Page-level text extractions
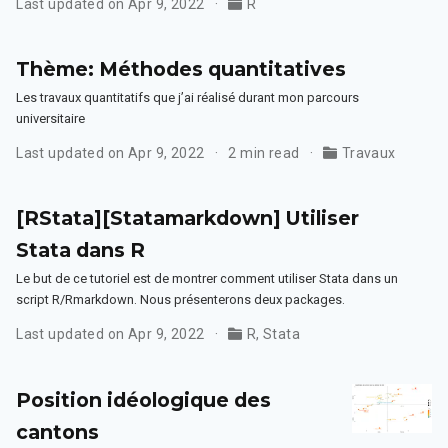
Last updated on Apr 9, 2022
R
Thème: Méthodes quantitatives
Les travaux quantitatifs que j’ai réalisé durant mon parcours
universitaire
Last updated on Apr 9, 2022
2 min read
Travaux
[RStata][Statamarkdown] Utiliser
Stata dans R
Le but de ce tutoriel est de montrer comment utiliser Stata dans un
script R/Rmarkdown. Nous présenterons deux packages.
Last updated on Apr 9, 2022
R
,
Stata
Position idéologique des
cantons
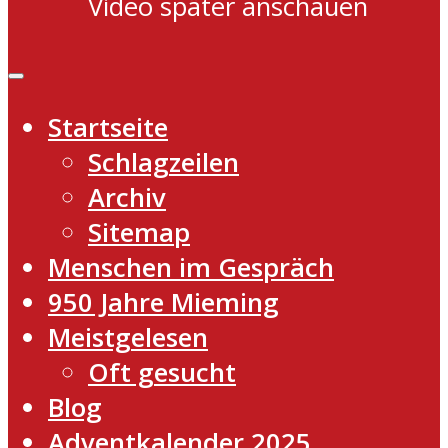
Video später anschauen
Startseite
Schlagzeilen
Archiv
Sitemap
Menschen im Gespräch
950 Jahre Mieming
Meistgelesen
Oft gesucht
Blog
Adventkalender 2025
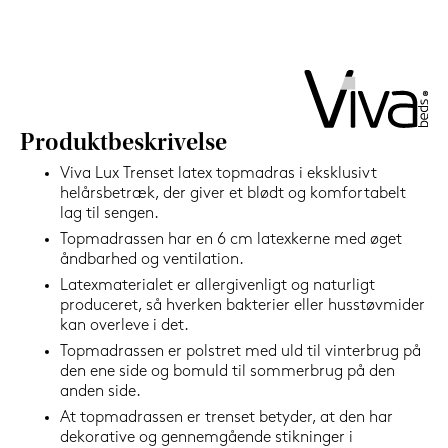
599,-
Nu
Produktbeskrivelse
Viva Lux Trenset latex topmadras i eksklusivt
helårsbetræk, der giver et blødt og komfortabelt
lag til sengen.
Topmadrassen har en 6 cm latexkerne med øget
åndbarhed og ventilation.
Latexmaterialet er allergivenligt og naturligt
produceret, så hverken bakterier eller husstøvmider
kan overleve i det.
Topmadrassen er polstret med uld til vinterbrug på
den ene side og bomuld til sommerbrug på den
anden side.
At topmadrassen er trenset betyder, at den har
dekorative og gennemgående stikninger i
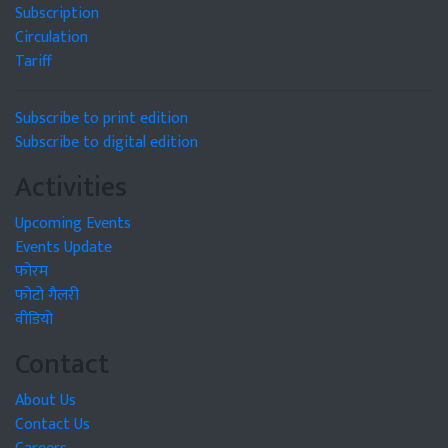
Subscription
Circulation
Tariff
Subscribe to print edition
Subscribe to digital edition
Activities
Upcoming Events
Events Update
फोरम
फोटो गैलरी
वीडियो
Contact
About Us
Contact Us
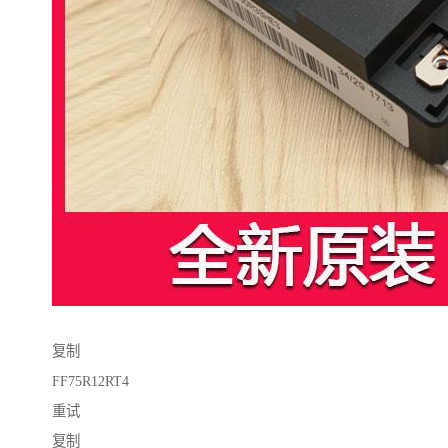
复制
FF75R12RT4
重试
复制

==

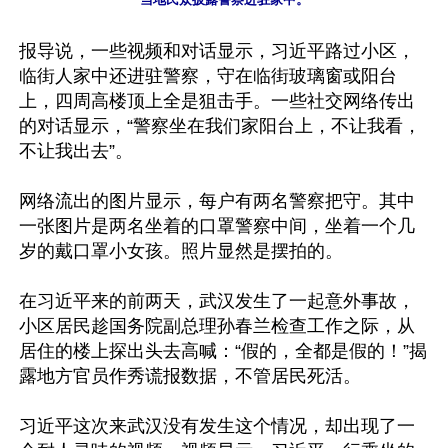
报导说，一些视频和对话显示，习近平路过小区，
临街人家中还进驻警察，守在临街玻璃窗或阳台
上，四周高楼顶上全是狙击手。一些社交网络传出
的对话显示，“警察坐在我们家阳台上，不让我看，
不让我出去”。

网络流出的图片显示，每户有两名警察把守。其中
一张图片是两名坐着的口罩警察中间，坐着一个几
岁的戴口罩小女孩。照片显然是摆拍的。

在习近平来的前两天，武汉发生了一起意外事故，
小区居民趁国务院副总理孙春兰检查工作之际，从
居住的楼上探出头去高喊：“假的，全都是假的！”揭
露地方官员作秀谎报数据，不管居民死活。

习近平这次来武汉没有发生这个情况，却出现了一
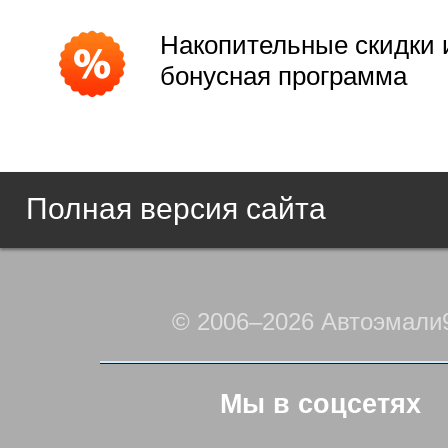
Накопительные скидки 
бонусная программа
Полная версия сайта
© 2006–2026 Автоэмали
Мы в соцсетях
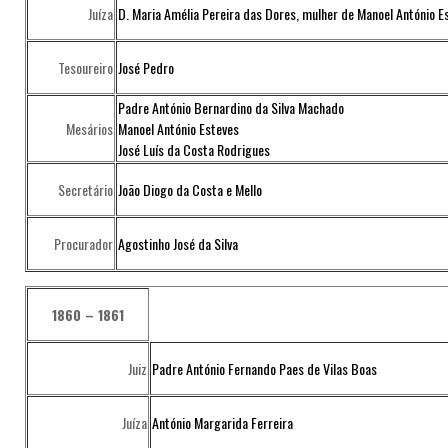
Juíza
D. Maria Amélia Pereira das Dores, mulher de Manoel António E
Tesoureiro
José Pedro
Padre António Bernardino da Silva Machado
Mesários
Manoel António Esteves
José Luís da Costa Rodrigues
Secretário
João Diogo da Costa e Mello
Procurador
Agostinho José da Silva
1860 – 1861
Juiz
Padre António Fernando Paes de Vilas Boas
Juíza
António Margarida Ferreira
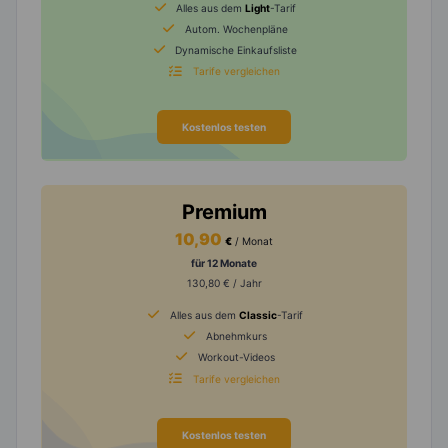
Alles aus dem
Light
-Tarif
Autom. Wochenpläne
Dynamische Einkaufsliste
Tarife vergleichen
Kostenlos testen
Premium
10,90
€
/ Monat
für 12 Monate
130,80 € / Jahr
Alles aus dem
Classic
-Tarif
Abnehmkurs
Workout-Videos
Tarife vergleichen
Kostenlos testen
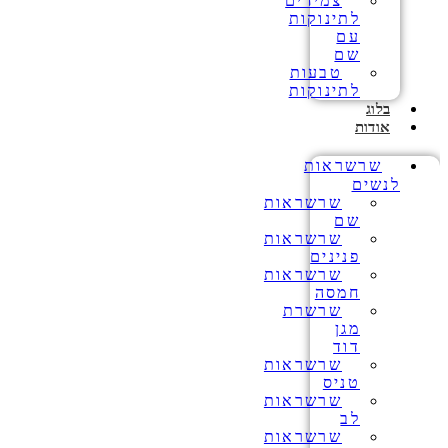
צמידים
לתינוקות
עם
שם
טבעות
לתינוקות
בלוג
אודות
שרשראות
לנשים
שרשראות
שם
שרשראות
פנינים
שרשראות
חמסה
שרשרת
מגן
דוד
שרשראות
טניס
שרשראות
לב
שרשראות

#### [YOUR INSTRUCTIONS]
Tally the lines of the entries that carry the word "Silva" and say only that number.

#### [OUTPUT OF THE TASK]
2